Johnny L. Griffin III, who represents Umer Hayat, told the press, “Notwithstanding the alarming statement made in the affidavit, the government has only charged each of the defendants with one count of making a false statement to a federal agent. They are not charged in this complaint with committing any terrorist acts, and they are not charged in this complaint with supporting any terrorist acts.”

Griffin accused the government of “releasing information it knew it could not authenticate.” Wazhma Mojaddidi, who represents Hamid Hayat, said, “We question how this got out and why this got out.”

The Justice Department denied that it was deliberately attempting to precipitate an anti-Muslim witch-hunt in California, claiming the difference between the two documents was “an unfortunate oversight due to miscommunication.”

Press reports citing federal sources said that the initial target of the investigation was one of the three men detained on immigration charges, Mohammed Adil Khan, a Lodi-based imam. The secretive court which authorizes wiretapping under the Foreign Intelligence Surveillance Act (FISA) approved FBI spying on Khan three years ago.

A cousin of Hamid Hayat told the press that the FBI had begun investigating the Hayats because of anonymous phone calls. “They have something against Hamid’s dad,” he said. “Because of that they kept calling the FBI and saying they are terrorists.”

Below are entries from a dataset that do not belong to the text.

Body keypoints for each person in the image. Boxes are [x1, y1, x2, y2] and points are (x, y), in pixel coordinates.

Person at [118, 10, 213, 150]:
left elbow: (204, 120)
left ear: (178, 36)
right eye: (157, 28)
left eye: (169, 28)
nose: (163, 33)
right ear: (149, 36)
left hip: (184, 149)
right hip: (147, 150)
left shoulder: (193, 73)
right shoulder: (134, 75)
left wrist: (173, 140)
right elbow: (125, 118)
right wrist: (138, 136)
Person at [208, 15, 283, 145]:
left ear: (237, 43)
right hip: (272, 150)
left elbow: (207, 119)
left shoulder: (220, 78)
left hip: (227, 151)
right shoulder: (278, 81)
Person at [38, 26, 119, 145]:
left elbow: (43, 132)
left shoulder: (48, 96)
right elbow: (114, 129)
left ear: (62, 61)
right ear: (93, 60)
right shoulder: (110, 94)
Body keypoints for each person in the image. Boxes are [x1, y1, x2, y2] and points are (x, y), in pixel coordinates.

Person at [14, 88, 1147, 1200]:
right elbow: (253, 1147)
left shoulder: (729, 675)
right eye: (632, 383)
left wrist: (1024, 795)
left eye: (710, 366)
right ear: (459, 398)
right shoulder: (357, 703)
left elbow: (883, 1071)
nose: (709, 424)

Lodi is an agricultural town 40 miles south of Sacramento and a center of wine-making. It would seem an unlikely focus for a terrorist conspiracy. But it has a sizeable Pakistani immigrant community, about 2,000 out of the 40,000 population, who can be easily scapegoated for their Muslim religion and traditional dress.

All that is known for certain about the case is that Hamid Hayat, like many young Muslims, was outraged by the US invasion and occupation of Afghanistan and Iraq, and that in 2003 he went back to his family’s ancestral village in Pakistan for a visit, and stayed on to study at an Islamic school run by his grandfather. He returned to the US on May 29, 2005, flying into San Francisco International Airport.

US officials claim that Hayat’s grandfather is an associate of Maulana Fazlur Rehman, a long-time leader of Islamic fundamentalist groups in Pakistan. Rehman is now head of the MMA, a party formed by several such groups which has a strong presence in the Pakistan parliament and controls the state government in Baluchistan.

Even if true, a family connection to Rehman would prove nothing, since Rehman is currently a political ally of General Pervez Musharraf, the Pakistani military dictator who is the principal US stooge in the region.

Even more peculiar is a description in one version of the FBI affidavit of the Al Qaeda camp that Hamid Hayat allegedly attended. Identified as “Tamal,” the camp was reported to be close to Rawalpindi, where Pakistan’s military and intelligence commands are headquartered, and to the Pakistani capital Islamabad. In the past, the US government has always claimed that suspected Al Qaeda camps were located in the primitive mountainous areas in western Pakistan, near the Afghan border, not in the densely populated Punjab region closer to India.

The loose ends and inconsistencies in the initial reports on this case suggest that, as in most previous “terrorism” prosecutions in the US, some combination of government provocation, anti-immigrant bigotry and sheer incompetence is involved. In this case, there is an evident political motivation, since the Bush administration is engaged in an intense campaign to renew in full and expand the 2001 Patriot Act.

Lurid stories in the media of Al Qaeda-type terrorist cells operating in the US and well-publicized anti-terrorist prosecutions would be considered within government circles as useful in stoking up fear and insecurity in the public and inciting suspicions of Muslims—just the right environment for pushing through Congress a consolidation and expansion of the police-state provisions of the Patriot Act.